Wir wußten es nicht: Es war der Ostertag.
Wir waren unterwegs bei schrägem Sonnenlicht,
da uns der Tempelberg schon längst im Rücken lag
und noch von Emmaus kein Dach in Sicht.
Sahn das Land an uns vorübergleiten,
während wir hindurch gewandert sind:
Menschen, viele Orte, Jahreszeiten,
Vogelflug in unerreichten Weiten.
Hin und wieder schon der Abendwind.
Neben unsern Schritten – seine Schritte,
da er sich plötzlich zu uns gesellt.
Im finstern Tal ging er in unsrer Mitte.
In unserm Zwiegespräch war er der Dritte,
und er erklärte durch sein Wort die Welt.

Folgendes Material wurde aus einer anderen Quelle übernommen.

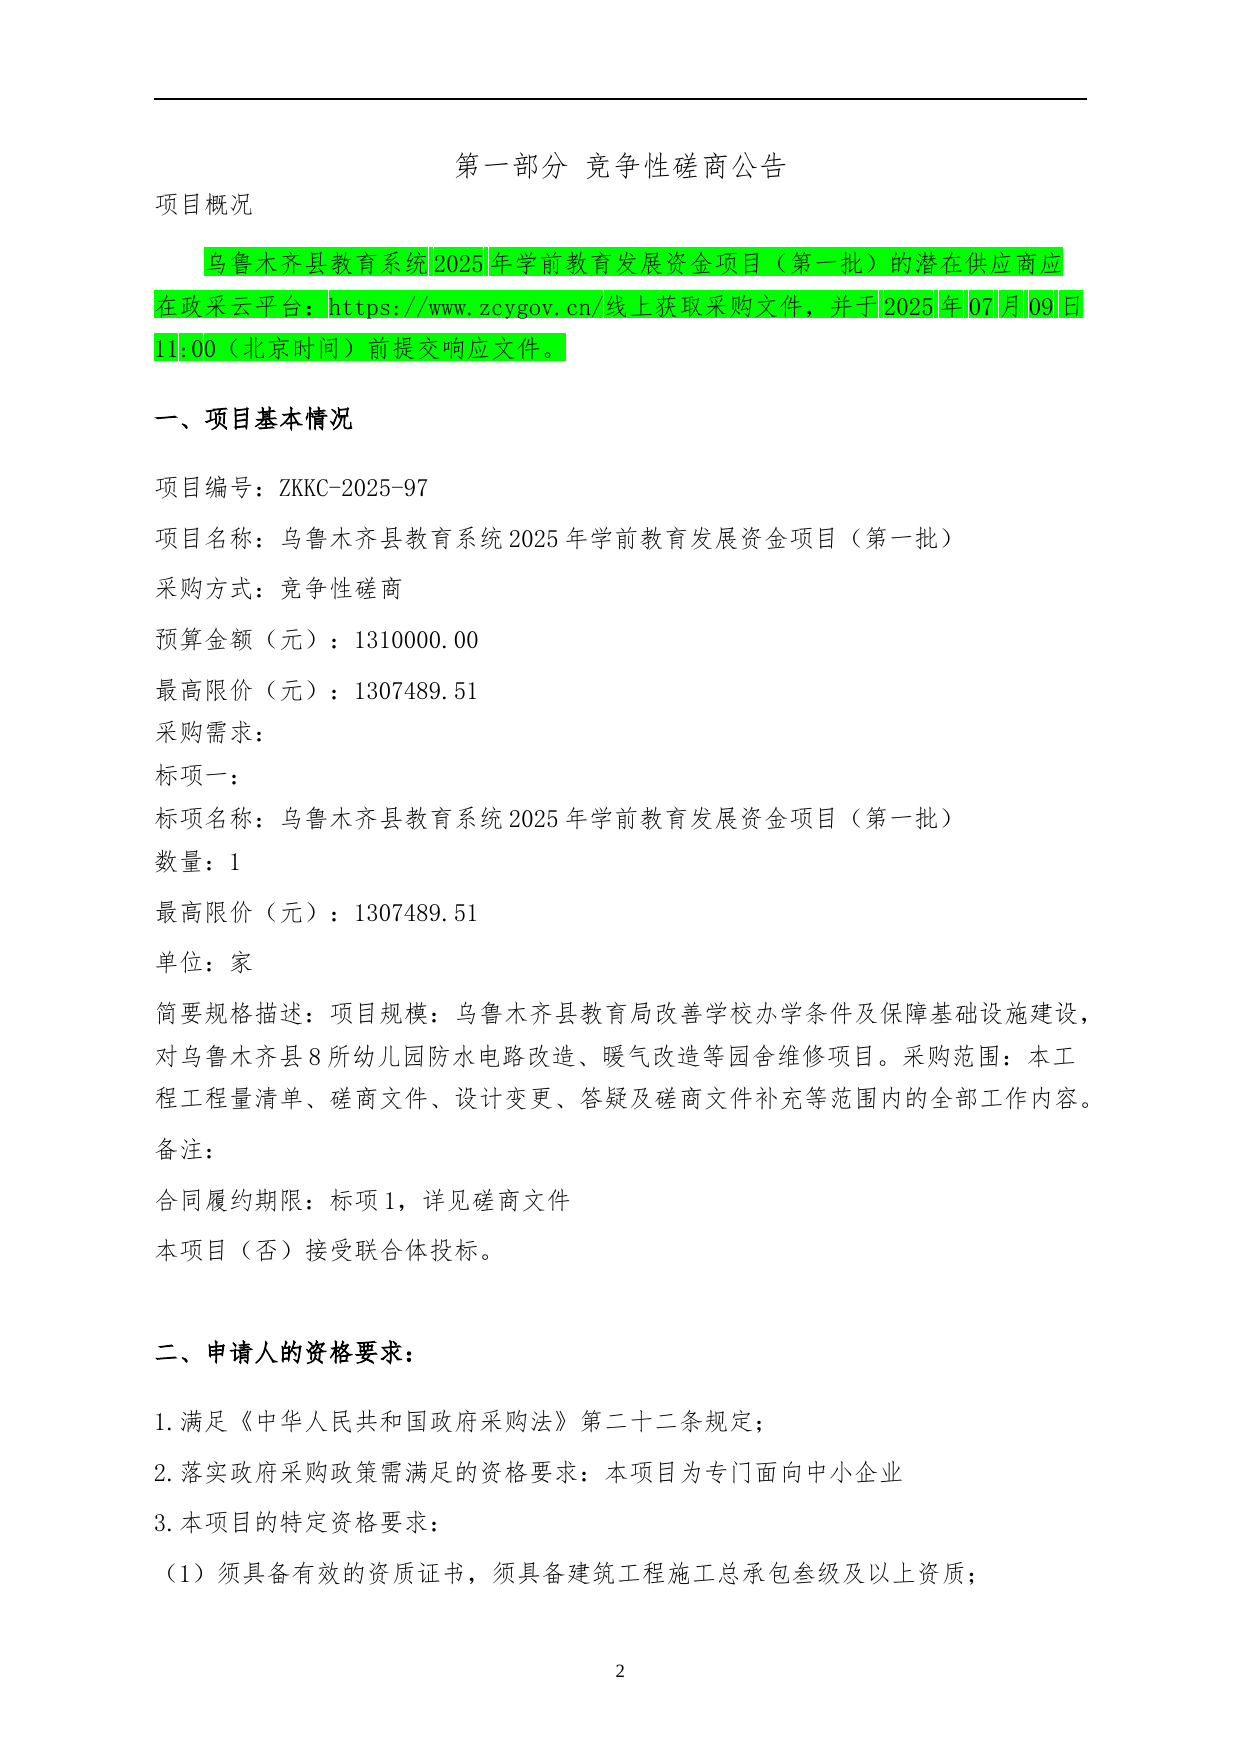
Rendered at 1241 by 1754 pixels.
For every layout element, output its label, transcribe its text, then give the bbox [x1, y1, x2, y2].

text 一、项目基本情况 [153, 402, 1087, 431]
text 简要规格描述：项目规模：乌鲁木齐县教育局改善学校办学条件及保障基础设施建设，对乌鲁木齐县8所幼儿园防水电路改造、暖气改造等园舍维修项目。采购范围：本工程工程量清单、磋商文件、设计变更、答疑及磋商文件补充等范围内的全部工作内容。 [153, 997, 1087, 1111]
text 项目概况 [153, 189, 1087, 217]
text 3.本项目的特定资格要求： [153, 1507, 1087, 1535]
text 采购需求： [153, 717, 1087, 745]
text 合同履约期限：标项1，详见磋商文件 [153, 1184, 1087, 1213]
text 乌鲁木齐县教育系统2025年学前教育发展资金项目（第一批）的潜在供应商应在政采云平台：https://www.zcygov.cn/线上获取采购文件，并于2025年07月09日11:00（北京时间）前提交响应文件。 [153, 247, 1087, 361]
text 备注： [153, 1133, 1087, 1162]
text 二、申请人的资格要求： [153, 1336, 1087, 1364]
text 预算金额（元）：1310000.00 [153, 623, 1087, 652]
text 项目编号：ZKKC-2025-97 [153, 472, 1087, 500]
text 2.落实政府采购政策需满足的资格要求：本项目为专门面向中小企业 [153, 1456, 1087, 1484]
text 数量：1 [153, 845, 1087, 874]
text 项目名称：乌鲁木齐县教育系统2025年学前教育发展资金项目（第一批） [153, 522, 1087, 551]
text 标项名称：乌鲁木齐县教育系统2025年学前教育发展资金项目（第一批） [153, 802, 1087, 831]
text 采购方式：竞争性磋商 [153, 573, 1087, 601]
text 最高限价（元）：1307489.51 [153, 674, 1087, 703]
text 1.满足《中华人民共和国政府采购法》第二十二条规定； [153, 1405, 1087, 1434]
text 第一部分 竞争性磋商公告 [153, 148, 1087, 181]
text 单位：家 [153, 947, 1087, 975]
text 本项目（否）接受联合体投标。 [153, 1235, 1087, 1263]
text 最高限价（元）：1307489.51 [153, 896, 1087, 924]
text （1）须具备有效的资质证书，须具备建筑工程施工总承包叁级及以上资质； [153, 1557, 1087, 1586]
text 标项一： [153, 760, 1087, 788]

Er zog mit uns in wechselnden Gestalten,
uns sehr vertraut, uns völlig unbekannt.
Zuweilen konnten wir sein Bild behalten.
Im Neugewordnen sahen wir den Alten.
Und seltsam hat in uns das Herz gebrannt.
Nun, da der Tag sich neigt und wir die Tür aufklinken,
brennt schon die Lampe, ist der Tisch gedeckt.
Und Brot zu essen, Wein ist da zu trinken.
Es ist wie Aufgang mitten im Versinken.
Und nun am Abend werden wir geweckt.
Der dort am Tische sitzt und uns das Brot gebrochen
und der mit uns im Wechselwort gesprochen,
der Herr, mit dem wir redeten und handelten,
der dort am Tische sitzt und uns der Kelch gesegnet
und der so vielgestaltig uns begegnet,
er blieb sich immer gleich. Doch wir sind
die Verwandelten.
Noch am Abend brechen wir auf.
Klaus-Peter Hertzsch
Quelle: Klaus-Peter Hertzsch, Chancen des Alters. Sieben Thesen, Stuttgart: Radius, 2008, S. 116f.